五重塔の中心を貫く“大黒柱”が心柱である。事実、五重塔建造の木材の中で、最も念入りに選ばれ、加工され、そして最も太いのが心柱である。 法隆寺五重塔の心柱に使われたのは、樹齢2000年以上、根元の直径が2.5メートル以上の檜である。この檜の大木を真ん中から縦に四つ割りにし、それを断面が八角形になるように削られたものが使われている。一番太い根元で約80センチメートルある。 法隆寺五重塔の心柱の全長は約32メートルであるが、それは長さ約16メートルの八角形の2本の部材をつないで作られている。 この2本の部材をつないだときに、ずれたり曲がったりしないように、また、つなぎ目が完全に合うように継手仕口(つぎてしぐち)が作られている。さらに、結合をより完全にし、心柱を補強するために、心柱の四方から添え木が当てられている。 直径が1メートルほどの丸木をそのまま心柱に使わず、わざわざ大木を縦に四つ割りにしたうちの1本を使ったのはなぜだろうか?
じつは、丸木のままの大きな柱は存在しない
芯を含んだ柱はのちにひび割れしたり、曲がったりして建物をゆがめることがあり、ひどいときには建物を壊してしまうからである。実際、法隆寺には、心柱に限らず、四つ割りにせずに芯を含んだままの大きな柱は1本も存在しない(前掲の『法隆寺を支えた木』)。 図「青龍寺五重塔の心柱」に、建立直後に撮影した青森・青龍寺五重塔の心柱を示す。この心柱は、樹齢約400年、根元の太さが約130センチメートルの青森檜葉の原木から切り出したもので、根元の太さが約64センチメートルの八角柱となっている。

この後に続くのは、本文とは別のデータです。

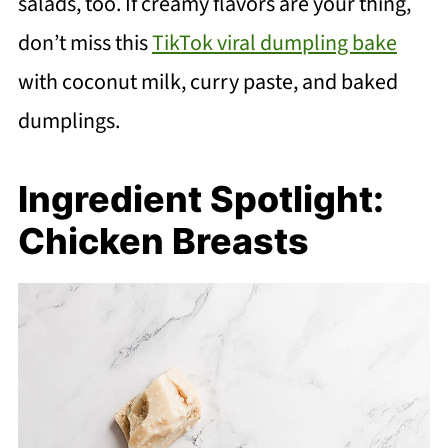
salads, too. If creamy flavors are your thing,
don’t miss this
TikTok viral dumpling bake
with coconut milk, curry paste, and baked
dumplings.
Ingredient Spotlight:
Chicken Breasts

心柱の総高は約36メートルであるが、下から9メートル、12メートル、15メートルの3本の部材がつながれ、総重量は約4.5トンである。 五重塔の心柱は、まさに“大黒柱”とよぶにふさわしいきわめて重要な柱なのであるが、じつは、前述のように、この心柱は相輪を支持しているだけで、五重塔そのものの荷重を支えることにはまったく貢献していない。